Benetti’s new 37M Motopanfilo meets the needs of today’s owners, but has its roots in a time of great creative expression, that of the “Navetta” style of the 1960s. Not a restyling of a successful product, but a 21st century yacht. With interior by Lazzarini Pickering Architects

With a clean design, elongated profile and classic rounded stern, and interiors strictly featuring wainscoting and wooden furniture with white and blue upholstery, the 1960s motoryachts fascinated royalty, VIPs and people in show business. Benetti was already the market leader back then with highly successful models. Today it returns with its Motopanfilo 37M, a 21st Century craft whose design has its roots in time, drawing on the shipyard’s cultural heritage and interpreting it in keeping with the trends of today.

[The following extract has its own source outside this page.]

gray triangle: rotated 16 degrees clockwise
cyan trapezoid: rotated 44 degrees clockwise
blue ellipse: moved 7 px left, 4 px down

Designed by Francesco Struglia in partnership with Benetti, the lines of the exterior have a classic, elegant and austere style with clean, sharp lines that enhance the yacht’s styling. Large terraces descend to sea level, opening the boat to the outer world and creating close contact with the natural setting. At the stern it has a large beach club, a must today, with a central hatch that opens to transform it into a spacious platform on the water. A place of immense charm, the Observation Deck: a modern interpretation of what was once the crow’s nest (the highest outlook post on the mainmast of large sailing ships) is positioned above the hard top, becoming a small fourth bridge, an intimate and exclusive place from which to enjoy the view.

The interior of the new 37M Motopanfilo evokes the skeleton of some great whale. Designed by Lazzarini Pickering Architetti, it draws on the architectural elements (the ribbing) that shaped the hull of the wooden boats of the past to articulate the space and give it a rhythm. The bulwarks have been dematerialized leaving the large glazed sides the task of enclosing the volumes while completely opening out the interiors. Mirrored surfaces frame the windows, amplifying the spaces and creating a magical interplay of reflections of sea and sky.

The decision to replace the classic bulwarks with glazed surfaces prompted Lazzarini and Pickering to use wood in keeping with a new scheme, here featured on floors and ceilings, worked with counter curves and fine cabinetry, enhancing the morphological vision of the interior. The design by Lazzarini Pickering Architetti is extended to the decks to create a close continuity with the interiors with a canopy offering a shaded space in the fascinating beach club area. Below deck, in the cabins, it was also decided to bring out the nautical character of the rooms, leaving the form of the hull exposed and again playing on stylistic themes with colors and materials recovered from the seafaring tradition.